Free AIME Mock Test — Live, 3 Hours, Solutions Included
A timed AIME emulator with real past problems and integer free-response answers. 15 questions · 180 minutes · answers 0–999. Submit any time for a score out of 15 and full step-by-step solutions. Runs entirely in your browser, no signup.
About the AIME
The American Invitational Mathematics Examination (AIME) is the second stage on the US math olympiad path, run by the Mathematical Association of America (MAA). It's a 15-question, 3-hour, free-response contest; every answer is an integer from 0 to 999. No multiple choice, no partial credit — each correct integer is worth one point, max 15.
AIME problems are substantially harder than AMC problems. Where the AMC tests speed and pattern recognition, AIME tests depth: clean problem-solving, careful casework, and the kind of creative leaps that olympiad training is built around. Top AIME scorers advance to the USAMO and ultimately the IMO team.
How AIME scoring works
| Outcome | Points | Strategic implication |
|---|---|---|
| Correct integer answer | +1 | Pure accuracy game — every problem is worth exactly the same. |
| Wrong integer | 0 | No penalty. Always guess if you've narrowed the answer. |
| Blank | 0 | Same as wrong — there's no upside to leaving it empty. |
Maximum score is 15. Unlike the AMC, there is no bonus for unanswered questions, so guessing costs nothing. If you can narrow an answer to a reasonable integer range, write something.
Qualifying for the AIME (USAMO path)
You earn an AIME invitation by hitting the cutoff on either the AMC 10 (typically a 105–120 score) or AMC 12 (typically 85–100). AIME participation itself is the second step of the IMO selection process:
- AMC 10/12 → top ~5% qualifies for AIME
- AIME → top scorers' AMC+AIME composite (USAMO Index) qualifies for the USAMO
- USAMO → top ~6 advance to MOP and US IMO selection
If you haven't qualified yet, build through the AMC mock test first — same emulator, MCQ format.
How to use this AIME mock test emulator
- Click Start Test — the engine pulls a fresh random set of 15 problems from a deep pool of past AIME papers.
- Pace for 12 minutes per problem. 3 hours total. The timer turns amber at 5:00 and red in the final minute. Use the early problems (1–5) for quick wins and bank time for the harder back half.
- Type integer answers (0–999). The answer box accepts numeric input only. Hit Tab or click Next to move on; flag any problem to come back later.
- Submit when ready or let the timer expire. You'll get a score out of 15 plus per-question breakdown and full solutions.
- Review the misses carefully. AIME problems reward deep review — one technique often unlocks several future problems. Take another fresh test after the 5-minute cooldown.

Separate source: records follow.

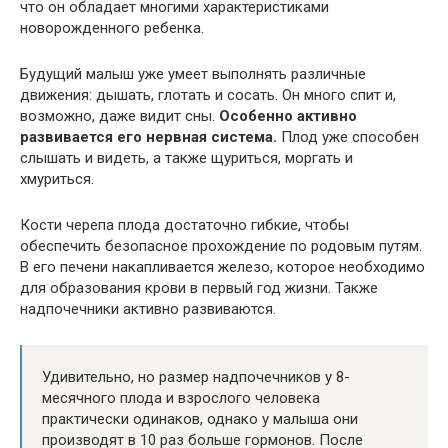
что он обладает многими характеристиками
новорожденного ребенка.
Будущий малыш уже умеет выполнять различные
движения: дышать, глотать и сосать. Он много спит и,
возможно, даже видит сны.
Особенно активно
развивается его нервная система.
Плод уже способен
слышать и видеть, а также щуриться, моргать и
хмуриться.
Кости черепа плода достаточно гибкие, чтобы
обеспечить безопасное прохождение по родовым путям.
В его печени накапливается железо, которое необходимо
для образования крови в первый год жизни. Также
надпочечники активно развиваются.
Удивительно, но размер надпочечников у 8-
месячного плода и взрослого человека
практически одинаков, однако у малыша они
производят в 10 раз больше гормонов. После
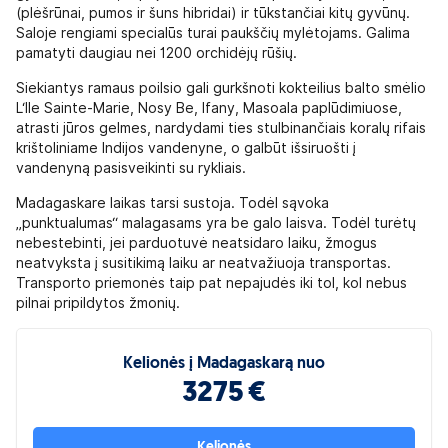
(plėšrūnai, pumos ir šuns hibridai) ir tūkstančiai kitų gyvūnų.
Saloje rengiami specialūs turai paukščių mylėtojams. Galima
pamatyti daugiau nei 1200 orchidėjų rūšių.
Siekiantys ramaus poilsio gali gurkšnoti kokteilius balto smėlio
L‘Ile Sainte-Marie, Nosy Be, Ifany, Masoala paplūdimiuose,
atrasti jūros gelmes, nardydami ties stulbinančiais koralų rifais
krištoliniame Indijos vandenyne, o galbūt išsiruošti į
vandenyną pasisveikinti su rykliais.
Madagaskare laikas tarsi sustoja. Todėl sąvoka
„punktualumas“ malagasams yra be galo laisva. Todėl turėtų
nebestebinti, jei parduotuvė neatsidaro laiku, žmogus
neatvyksta į susitikimą laiku ar neatvažiuoja transportas.
Transporto priemonės taip pat nepajudės iki tol, kol nebus
pilnai pripildytos žmonių.
Kelionės į Madagaskarą nuo
3275 €
Kelionės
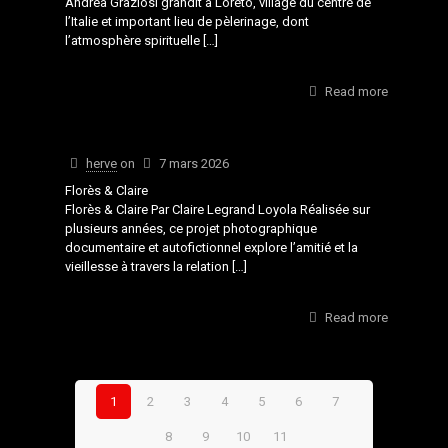
Andrea Graziosi grandit à Loreto, village du centre de
l’Italie et important lieu de pèlerinage, dont
l’atmosphère spirituelle
[…]
Read more
herve
on
7 mars 2026
Florès & Claire
Florès & Claire Par Claire Legrand Loyola Réalisée sur
plusieurs années, ce projet photographique
documentaire et autofictionnel explore l’amitié et la
vieillesse à travers la relation
[…]
Read more
1
2
3
4
5
6
7
8
9
10
11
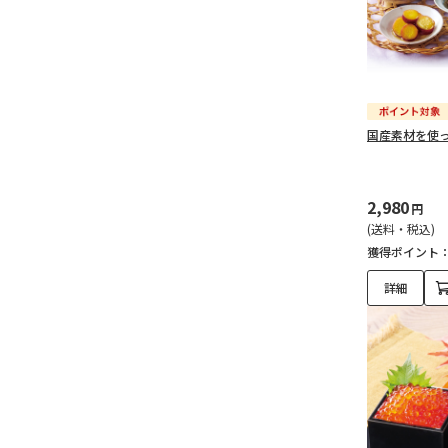
国産素材を使
2,980
円
(送料・税込)
獲得ポイント
詳細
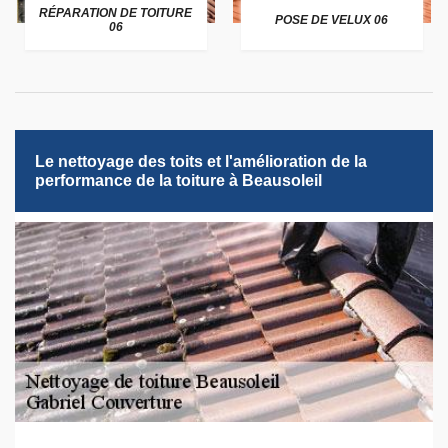
RÉPARATION DE TOITURE
POSE DE VELUX 06
06
Le nettoyage des toits et l'amélioration de la
performance de la toiture à Beausoleil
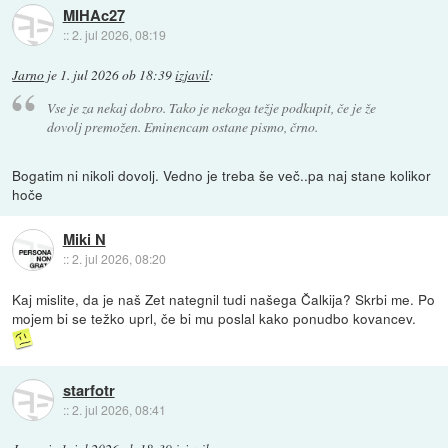
MIHAc27
::
2. jul 2026, 08:19
Jarno
je
1. jul 2026 ob 18:39
izjavil
:
Vse je za nekaj dobro. Tako je nekoga težje podkupit, če je že
dovolj premožen. Eminencam ostane pismo, črno.
Bogatim ni nikoli dovolj. Vedno je treba še več..pa naj stane kolikor
hoče
Miki N
::
2. jul 2026, 08:20
Kaj mislite, da je naš Zet nategnil tudi našega Čalkija? Skrbi me. Po
mojem bi se težko uprl, če bi mu poslal kako ponudbo kovancev.
starfotr
::
2. jul 2026, 08:41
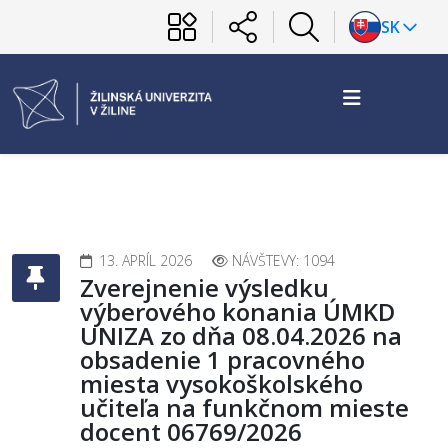
SK
13. APRÍL 2026
NÁVŠTEVY: 1094
Zverejnenie výsledku
výberového konania ÚMKD
UNIZA zo dňa 08.04.2026 na
obsadenie 1 pracovného
miesta vysokoškolského
učiteľa na funkčnom mieste
docent 06769/2026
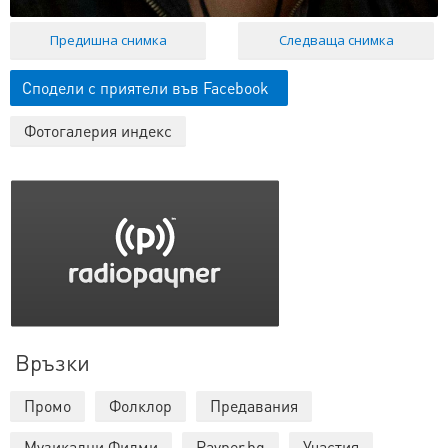
Предишна снимка
Следваща снимка
Сподели с приятели във Facebook
Фотогалерия индекс
Връзки
Промо
Фолклор
Предавания
Музикални Филми
Payner.bg
Участия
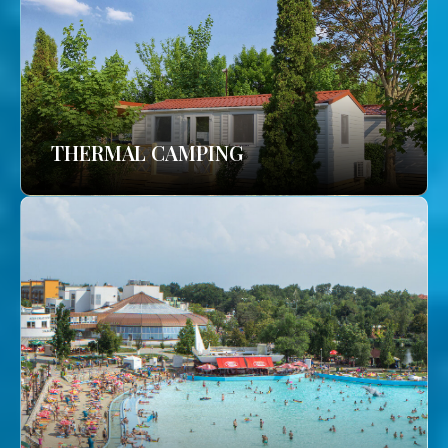
THERMAL CAMPING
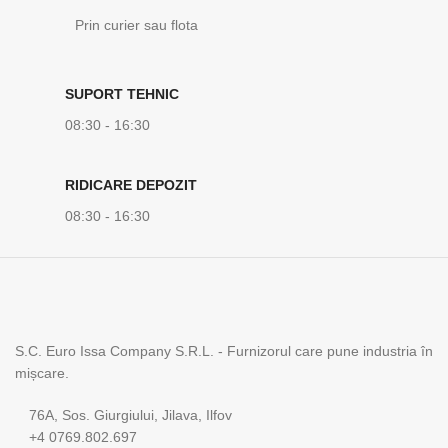
Prin curier sau flota
SUPORT TEHNIC
08:30 - 16:30
RIDICARE DEPOZIT
08:30 - 16:30
S.C. Euro Issa Company S.R.L. - Furnizorul care pune industria în
mișcare.
76A, Sos. Giurgiului, Jilava, Ilfov
+4 0769.802.697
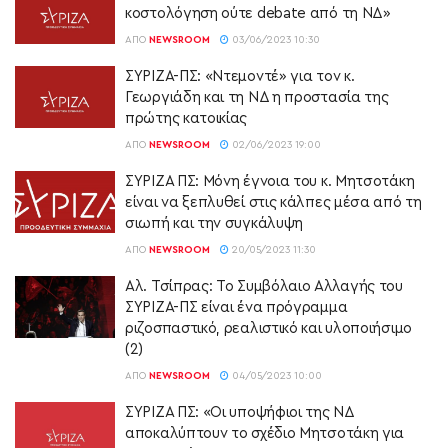
κοστολόγηση ούτε debate από τη ΝΔ»
ΑΠΌ
NEWSROOM
03/06/2023 10:30
ΣΥΡΙΖΑ-ΠΣ: «Ντεμοντέ» για τον κ.
Γεωργιάδη και τη ΝΔ η προστασία της
πρώτης κατοικίας
ΑΠΌ
NEWSROOM
02/06/2023 19:00
ΣΥΡΙΖΑ ΠΣ: Μόνη έγνοια του κ. Μητσοτάκη
είναι να ξεπλυθεί στις κάλπες μέσα από τη
σιωπή και την συγκάλυψη
ΑΠΌ
NEWSROOM
20/05/2023 11:30
Aλ. Τσίπρας: Το Συμβόλαιο Αλλαγής του
ΣΥΡΙΖΑ-ΠΣ είναι ένα πρόγραμμα
ριζοσπαστικό, ρεαλιστικό και υλοποιήσιμο
(2)
ΑΠΌ
NEWSROOM
04/05/2023 10:00
ΣΥΡΙΖΑ ΠΣ: «Οι υποψήφιοι της ΝΔ
αποκαλύπτουν το σχέδιο Μητσοτάκη για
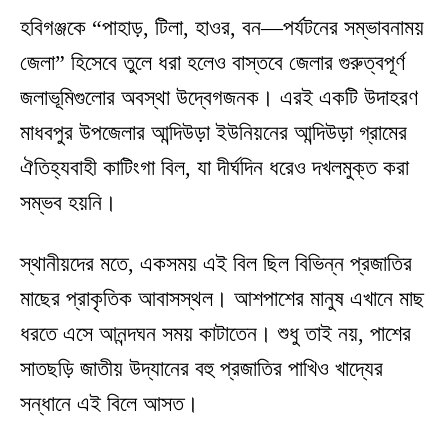
হবিগঞ্জকে “পাহাড়, টিলা, হাওর, বন—পর্যটনের সম্ভাবনাময়
জেলা” হিসেবে তুলে ধরা হলেও বাস্তবে জেলার গুরুত্বপূর্ণ
জলাভূমিগুলোর অবস্থা উদ্বেগজনক। এরই একটি উদাহরণ
মাধবপুর উপজেলার আন্দিউড়া ইউনিয়নের আন্দিউড়া গ্রামের
ঐতিহ্যবাহী কাটিংগা বিল, যা দীর্ঘদিন ধরেও দখলমুক্ত করা
সম্ভব হয়নি।
স্থানীয়দের মতে, একসময় এই বিল ছিল বিভিন্ন প্রজাতির
মাছের প্রাকৃতিক আবাসস্থল। আশপাশের মানুষ এখানে মাছ
ধরতে এসে আনন্দঘন সময় কাটাতেন। শুধু তাই নয়, পাশের
সাতছড়ি জাতীয় উদ্যানের বহু প্রজাতির পাখিও খাদ্যের
সন্ধানে এই বিলে আসত।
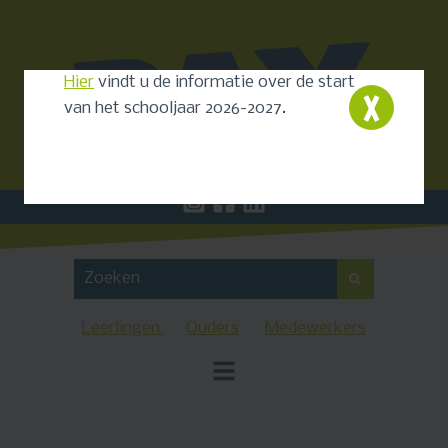
Hier
vindt u de informatie over de start
van het schooljaar 2026-2027.
Leerlingen
Ouders
Medewerkers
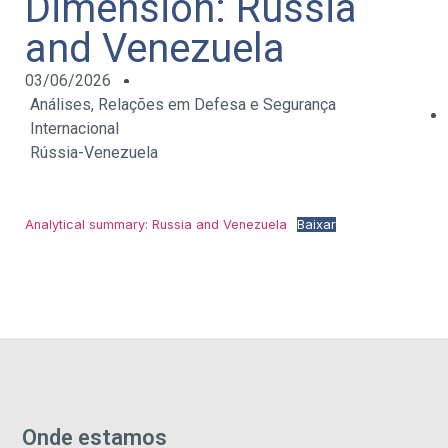
Dimension: Russia
and Venezuela
03/06/2026
Análises
,
Relações em Defesa e Segurança
Internacional
Rússia-Venezuela
Analytical summary: Russia and Venezuela
Baixar
Onde estamos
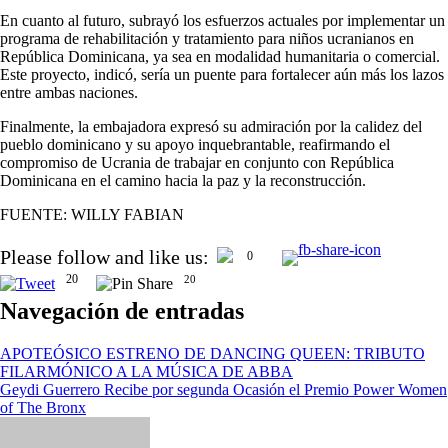
En cuanto al futuro, subrayó los esfuerzos actuales por implementar un
programa de rehabilitación y tratamiento para niños ucranianos en
República Dominicana, ya sea en modalidad humanitaria o comercial.
Este proyecto, indicó, sería un puente para fortalecer aún más los lazos
entre ambas naciones.
Finalmente, la embajadora expresó su admiración por la calidez del
pueblo dominicano y su apoyo inquebrantable, reafirmando el
compromiso de Ucrania de trabajar en conjunto con República
Dominicana en el camino hacia la paz y la reconstrucción.
FUENTE: WILLY FABIAN
Please follow and like us:
0
20
20
Navegación de entradas
APOTEÓSICO ESTRENO DE DANCING QUEEN: TRIBUTO
FILARMÓNICO A LA MÚSICA DE ABBA
Geydi Guerrero Recibe por segunda Ocasión el Premio Power Women
of The Bronx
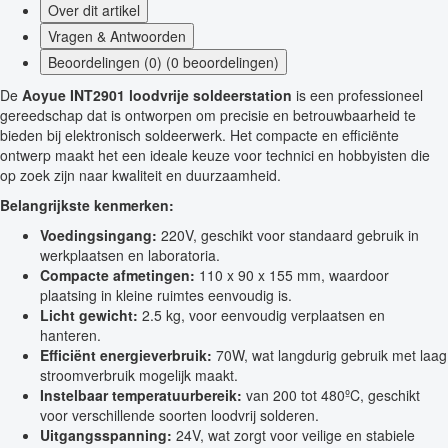
Over dit artikel
Vragen & Antwoorden
Beoordelingen (0) (0 beoordelingen)
De
Aoyue INT2901 loodvrije soldeerstation
is een professioneel
gereedschap dat is ontworpen om precisie en betrouwbaarheid te
bieden bij elektronisch soldeerwerk. Het compacte en efficiënte
ontwerp maakt het een ideale keuze voor technici en hobbyisten die
op zoek zijn naar kwaliteit en duurzaamheid.
Belangrijkste kenmerken:
Voedingsingang:
220V, geschikt voor standaard gebruik in
werkplaatsen en laboratoria.
Compacte afmetingen:
110 x 90 x 155 mm, waardoor
plaatsing in kleine ruimtes eenvoudig is.
Licht gewicht:
2.5 kg, voor eenvoudig verplaatsen en
hanteren.
Efficiënt energieverbruik:
70W, wat langdurig gebruik met laag
stroomverbruik mogelijk maakt.
Instelbaar temperatuurbereik:
van 200 tot 480ºC, geschikt
voor verschillende soorten loodvrij solderen.
Uitgangsspanning:
24V, wat zorgt voor veilige en stabiele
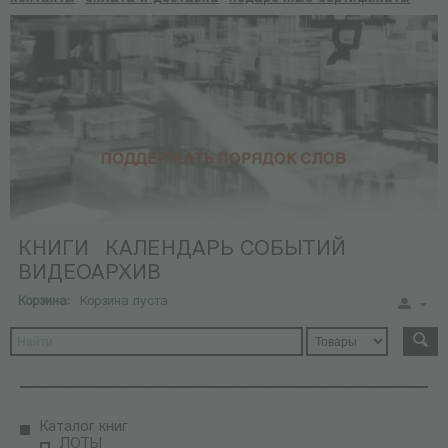
КНИГИ
КАЛЕНДАРЬ СОБЫТИЙ
ВИДЕОАРХИВ
Корзина:
Корзина пуста
Каталог книг
ЛОТЫ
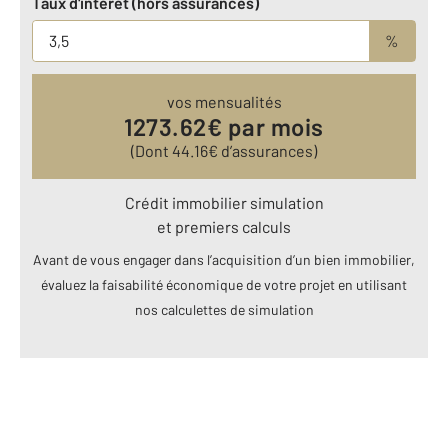
Taux d'intérêt (hors assurances)
%
vos mensualités
1273.62
€ par mois
(Dont
44.16
€ d’assurances)
Crédit immobilier simulation
et premiers calculs
Avant de vous engager dans l’acquisition d’un bien immobilier,
évaluez la faisabilité économique de votre projet en utilisant
nos calculettes de simulation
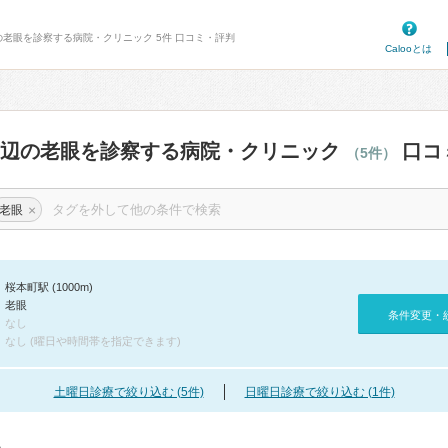
の老眼を診察する病院・クリニック 5件 口コミ・評判
Calooとは
周辺の老眼を診察する病院・クリニック
口コ
（5件）
×
老眼
桜本町駅 (1000m)
老眼
条件変更・
なし
なし (曜日や時間帯を指定できます)
土曜日診療で絞り込む (5件)
日曜日診療で絞り込む (1件)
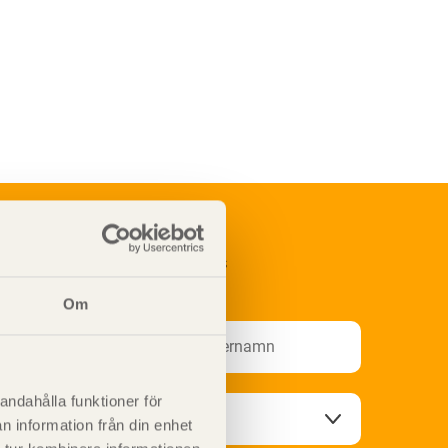
renumerera på Svenskt Träs
nformationsutskick!
Om
andahålla funktioner för
n information från din enhet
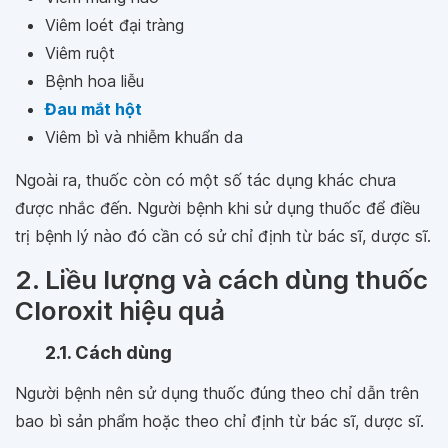
Viêm loét đại tràng
Viêm ruột
Bệnh hoa liễu
Đau mắt hột
Viêm bì và nhiễm khuẩn da
Ngoài ra, thuốc còn có một số tác dụng khác chưa
được nhắc đến. Người bệnh khi sử dụng thuốc để điều
trị bệnh lý nào đó cần có sử chỉ định từ bác sĩ, dược sĩ.
2. Liều lượng và cách dùng thuốc
Cloroxit hiệu quả
2.1. Cách dùng
Người bệnh nên sử dụng thuốc đúng theo chỉ dẫn trên
bao bì sản phẩm hoặc theo chỉ định từ bác sĩ, dược sĩ.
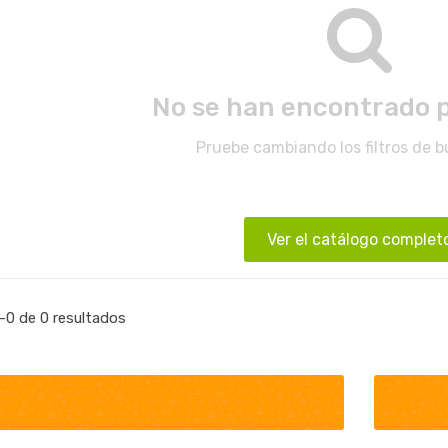
No se han encontrado 
Pruebe cambiando los filtros de 
Ver el catálogo complet
0 de 0 resultados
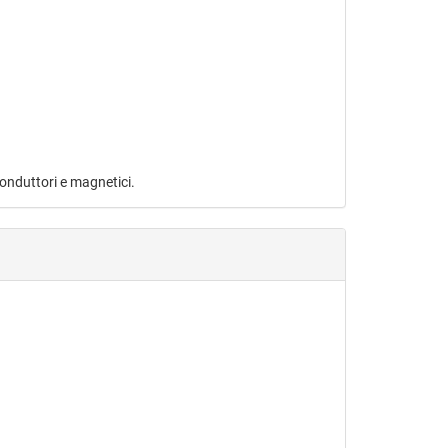
rconduttori e magnetici.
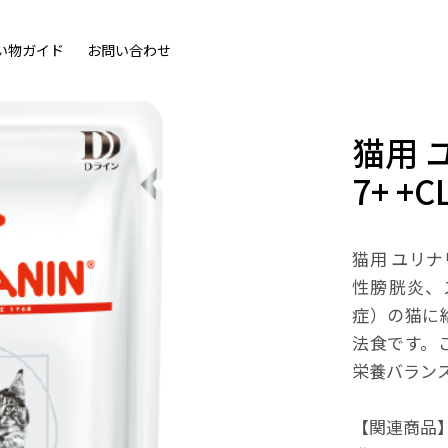
い物ガイド
お問い合わせ
猫用 
7+ +
猫用 ユリナ
性膀胱炎、
症）の猫に
法食です。
栄養バラン
【関連商品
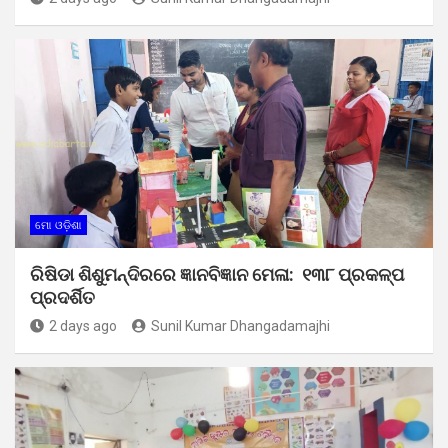
ମୋ ଓଡ଼ିଶା
ରିଷିଡା ଶିଶୁମନ୍ଦିରରେ ଜ୍ଞାନବିଜ୍ଞାନ ମେଳା: ୧୩୮ ପ୍ରକଳ୍ପ
ପ୍ରଦର୍ଶିତ
2 days ago
Sunil Kumar Dhangadamajhi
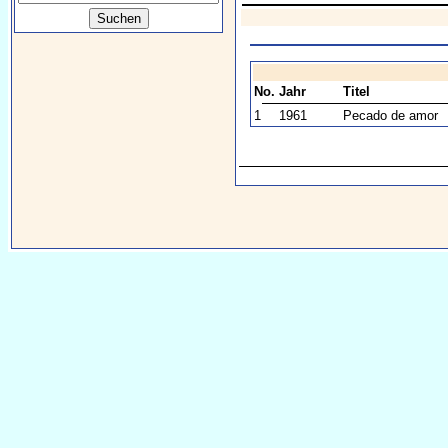
No.
Jahr
Titel
1
1961
Pecado de amor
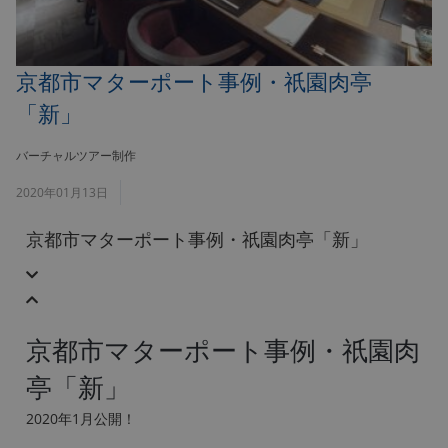
京都市マターポート事例・祇園肉亭
「新」
バーチャルツアー制作
2020年01月13日
京都市マターポート事例・祇園肉亭「新」
京都市マターポート事例・祇園肉
亭「新」
2020年1月公開！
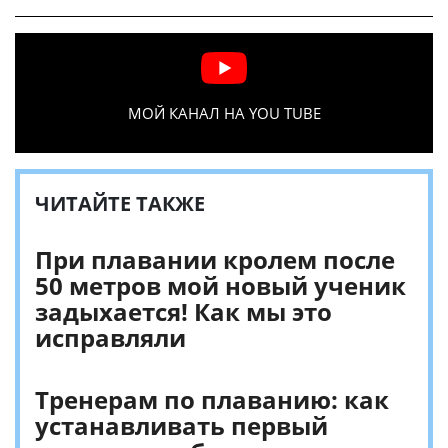
МОЙ КАНАЛ НА YOU TUBE
ЧИТАЙТЕ ТАКЖЕ
При плавании кролем после
50 метров мой новый ученик
задыхается! Как мы это
исправляли
Тренерам по плаванию: как
устанавливать первый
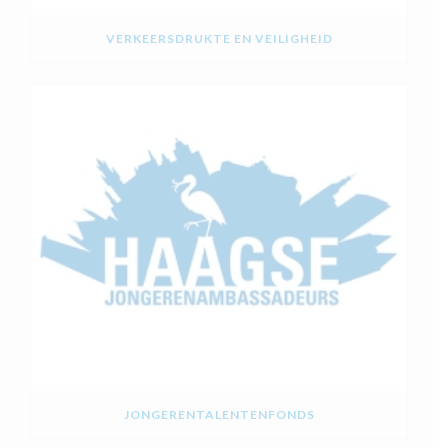
VERKEERSDRUKTE EN VEILIGHEID
JONGERENTALENTENFONDS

Topics covered on the AIME
AIME problems span four major strands but go deeper than AMC. Build your toolkit with these free helpers:
AIME strategy — earning your first AIME points
Even strong AMC scorers often blank on their first AIME — the format shock is real. A few patterns that move scores meaningfully:
- Bank #1–5 with discipline. The first five problems are designed to be accessible. A clean 5/15 puts you in qualifying range for the JMO or higher contests.
- Coordinate-bash geometry. AIME geometry is often unlocked faster with coords than with synthetic. Don't fight it.
- Always write a guess. No penalty for wrong answers. If you've eliminated 80% of the 0–999 range, write the most likely integer.
- Check parity and small cases. If your answer "should" be even and you got odd, you have an off-by-one. AIME tests this constantly.
- Trust your training. AIME rewards recognizing problems you've seen before more than improvising from scratch.
Frequently asked questions
What is the AIME?
The AIME (American Invitational Mathematics Examination) is the second stage on the US olympiad path. It's a 15-question, 3-hour free-response contest where each answer is an integer from 0 to 999. AIME participation requires qualifying through the AMC 10 or AMC 12.
How is the AIME mock score computed?
Each correct integer answer is worth 1 point; wrong or blank answers are 0. Max possible is 15. Unlike AMC, there is no penalty or bonus for blanks — guessing costs nothing.
Where do the problems come from?
Real past AIME problems with verified integer answers and full solutions. Each session samples a fresh random set; retake for a new set.
What about AMC?
The AMC mock test is a separate page with the same emulator. Format: 25 MCQ problems in 75 minutes with the modern AMC scoring rule (+6 correct / +1.5 blank / 0 wrong).
Why is there a 5-minute cooldown between tests?
AIME problems reward deep review more than raw volume. The cooldown nudges you to actually study the misses before retaking. The cooldown is per-exam, so AMC and AIME don't gate each other.